Prostate cancer treatment with pembrolizumab and olaparib yields promising outcomes: Study

USA: According to a research published in the European Urology journal, pembrolizumab plus olaparib exhibited an antitumor effect and predicted safety in patients suffering from metastatic castration-resistant prostate cancer.

With numerous therapy options available for both hormone-sensitive and metastatic castration-resistant prostate cancer, the standard of care for the disease is continuously evolving. In the open-label phase 1b KEYNOTE-028 and phase 2 KEYNOTE-199 clinical studies, pembrolizumab, an inhibitor of the programmed cell death protein 1 (PD-1) has shown some early promise as a monotherapy. The US Food and Drug Administration has authorized olaparib, a PARP inhibitor, for a group of patients with harmful or suspected germline or somatic homologous recombination repair (HRR) gene-mutated metastatic castration-resistant prostate cancer whose disease has advanced on abiraterone or enzalutamide therapy.

"For individuals with metastatic castration-resistant prostate cancer, recent therapeutic advances have increased survival and quality of life. Yet the median overall survival for individuals with metastatic illness receiving newer therapy is only about 2.8 years, highlighting the need for novel drugs that might enhance patient outcomes," the authors wrote.

The goal of the study was to assess the effectiveness and safety of pembrolizumab + olaparib in metastatic castration-resistant prostate cancer.

KEYNOTE-365 is a multicohort, nonrandomized, multicenter, open-label phase 1b or 2 trial. Individuals with molecularly unselected, docetaxel-pretreated mCRPC who developed disease within 6 months of screening were recruited in cohort A in eight nations (Australia, Canada, France, Germany, New Zealand, Spain, UK, and USA). Patients received olaparib 400 mg capsules (for the first 40 patients enrolled) or 300 mg tablets twice daily until confirmed disease progression, intolerable toxicity, or withdrawal of consent. Patients also received pembrolizumab 200 mg intravenously every 3 weeks (Q3W) for up to 35 cycles (roughly 24 mo). The primary objectives were safety, confirmed PSA response rate, and objective response rate (ORR) according to Response Evaluation Criteria in Solid Tumors (RECIST), version 1.1, by blinded independent central review. Radiographic progression-free survival (rPFS) and overall survival (OS) were the secondary outcomes.

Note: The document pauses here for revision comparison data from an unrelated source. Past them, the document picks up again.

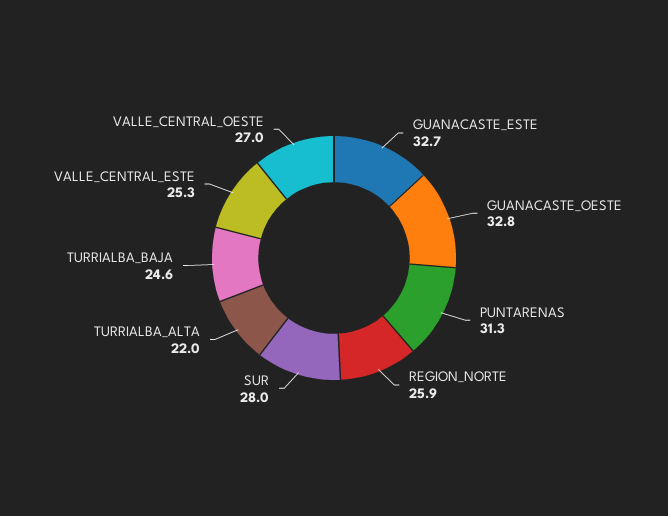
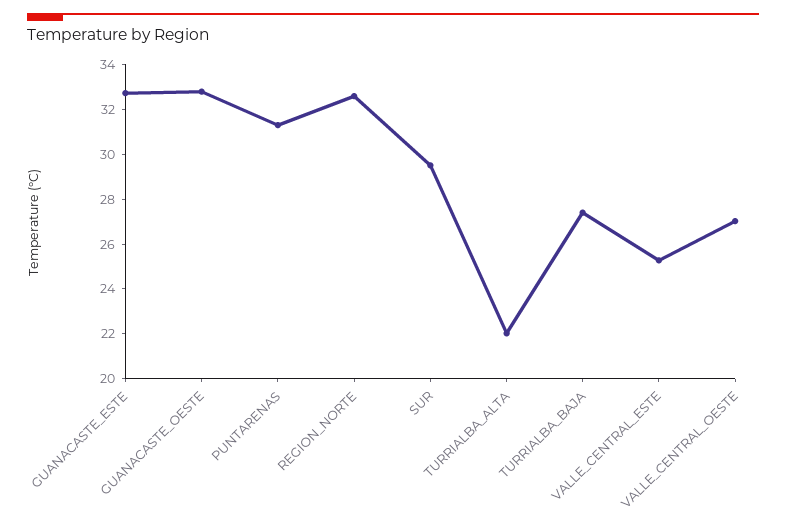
REGION_NORTE: 25.9 -> 32.5
SUR: 28 -> 29.5
TURRIALBA_BAJA: 24.6 -> 27.5

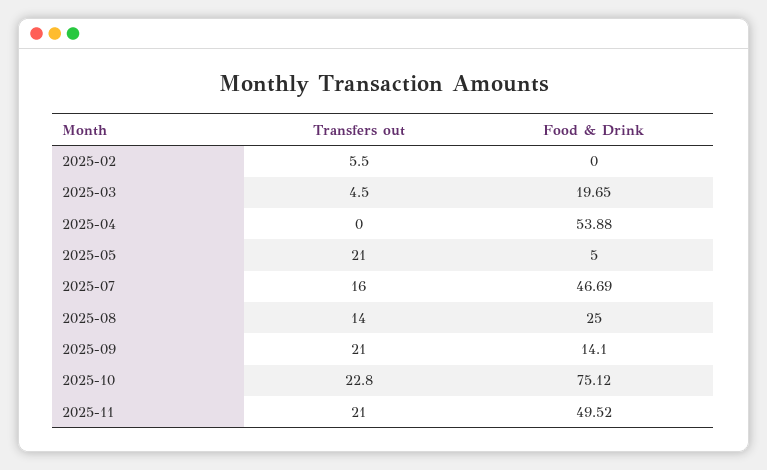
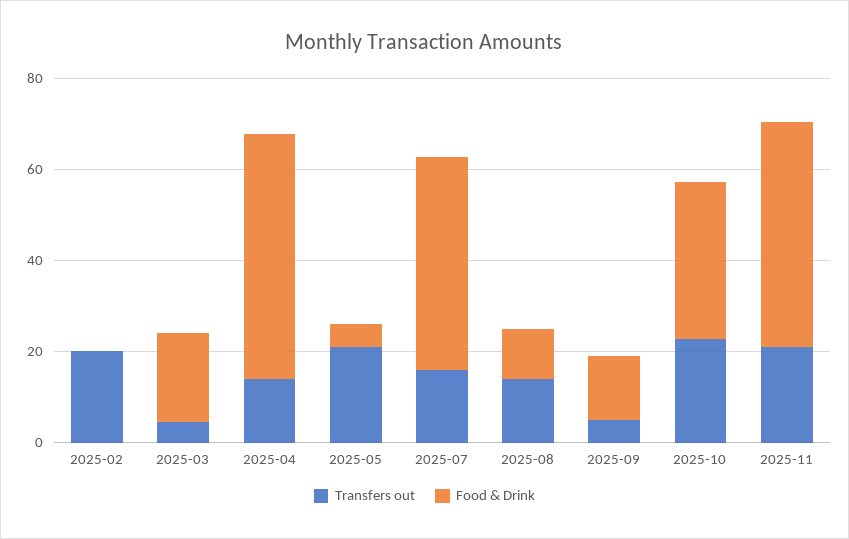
Transfers out, 2025-02: 5.5 -> 20
Transfers out, 2025-04: 0 -> 15
Food & Drink, 2025-08: 25 -> 10
Transfers out, 2025-09: 21 -> 5
Food & Drink, 2025-10: 75.12 -> 35

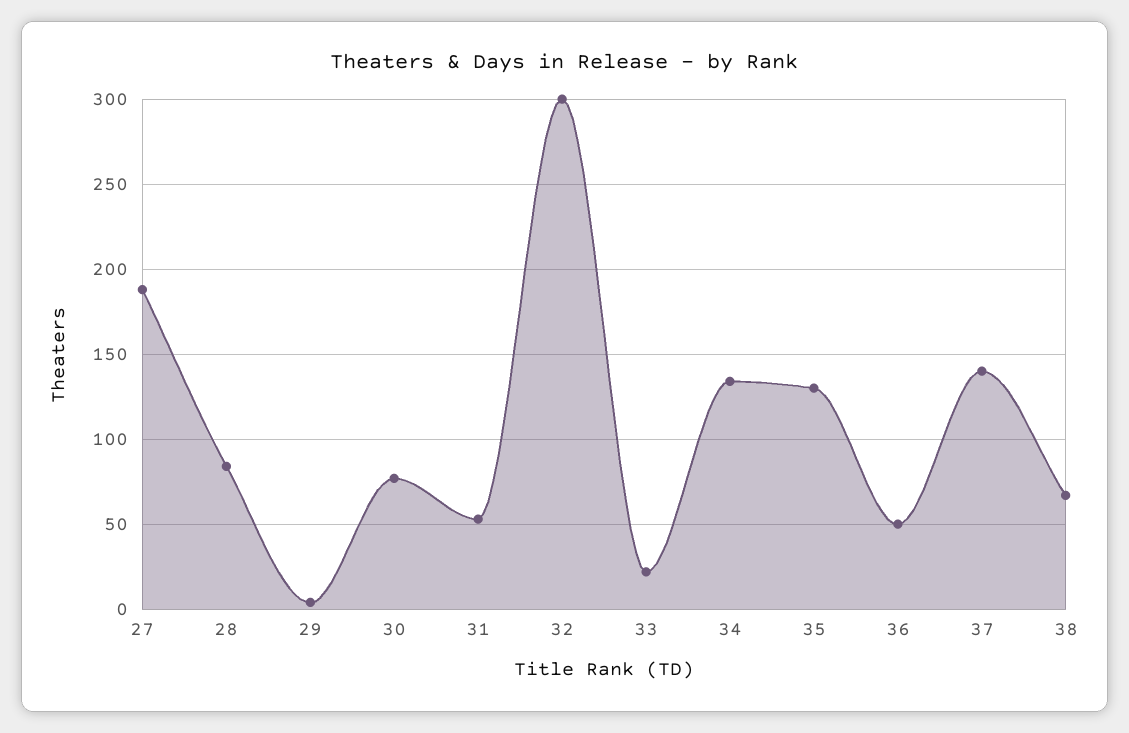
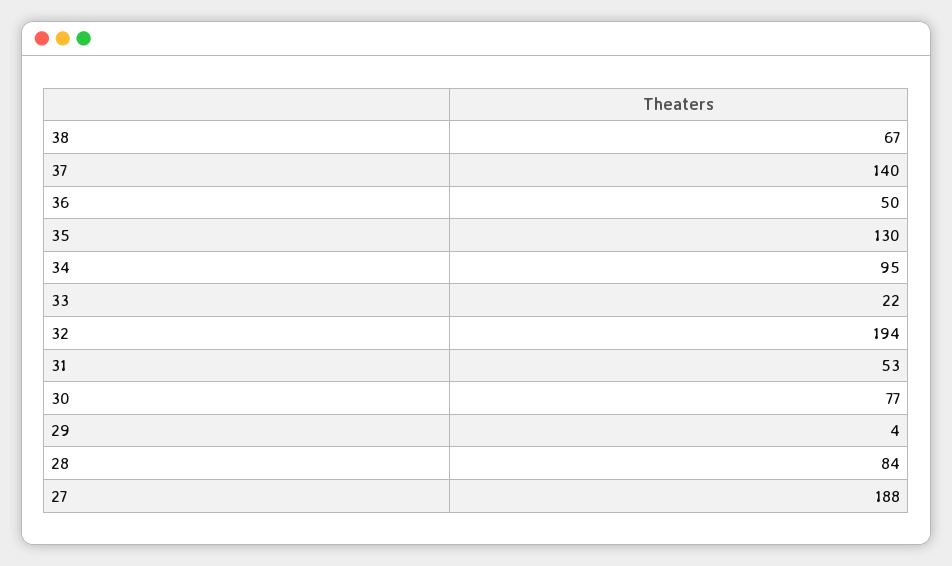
32: 300 -> 194
34: 135 -> 95

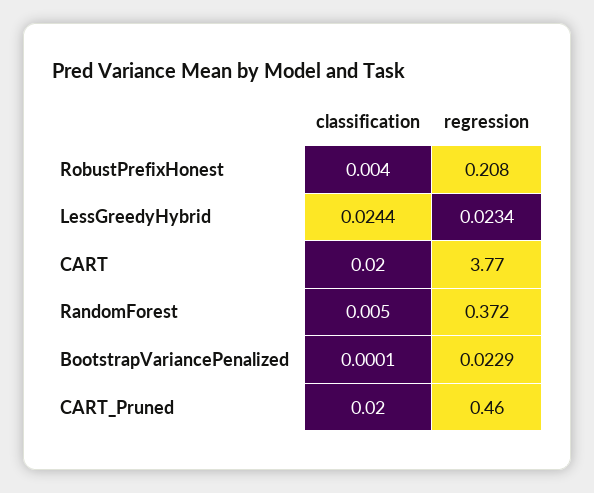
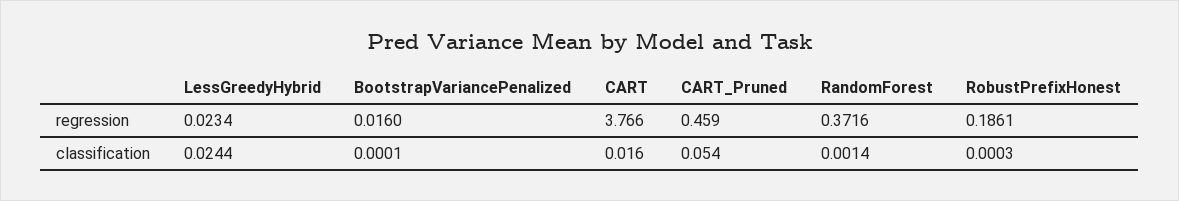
classification, RobustPrefixHonest: 0.004 -> 0.0003
regression, RobustPrefixHonest: 0.208 -> 0.1861
classification, RandomForest: 0.005 -> 0.0014
regression, BootstrapVariancePenalized: 0.0229 -> 0.016
classification, CART_Pruned: 0.02 -> 0.054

Key highlights of the trial:

• 24 months was the median amount of time between the first dose and database cutoff (IQR, 22–47). 15% of PSAs were verified as being responded to.
• Patients with detectable illness had a verified ORR of 8.5% (five partial responses).
• While the median overall survival was 14 mo (95% CI, 10.4-18.2), the median rPFS was 4.5 mo (95% confidence range [CI], 4.0-6.5).
• For both the homologous recombination repair mutation and programmed death ligand 1 (PD-L1)-positive groupings, clinical activity was constant. 93 individuals (91%) experienced treatment-related adverse events. 49 individuals (48%) had grade 3-5 treatment-related adverse events.
• Six deaths (5.9%) resulted from adverse events, and two of these (a myocardial infarction and a death from an undetermined cause) were linked to the medication.

The authors concluded that molecularly unselected, docetaxel-pretreated metastatic castration-resistant prostate cancer patients who had previously received treatment showed antitumor activity in response to pembrolizumab + olaparib, which had a safety profile commensurate with the profiles of the individual drugs.

REFERENCE

Yu EY, Piulats JM, Gravis G, Fong PCC, Todenhöfer T, Laguerre B, Arranz JA, Oudard S, Massard C, Heinzelbecker J, Nordquist LT, Carles J, Kolinsky MP, Augustin M, Gurney H, Tafreshi A, Li XT, Qiu P, Poehlein CH, Schloss C, de Bono JS. Pembrolizumab plus Olaparib in Patients with Metastatic Castration-resistant Prostate Cancer: Long-term Results from the Phase 1b/2 KEYNOTE-365 Cohort A Study. Eur Urol. 2022 Aug 30:S0302-2838(22)02554-4. doi: 10.1016/j.eururo.2022.08.005. Epub ahead of print. PMID: 36055895.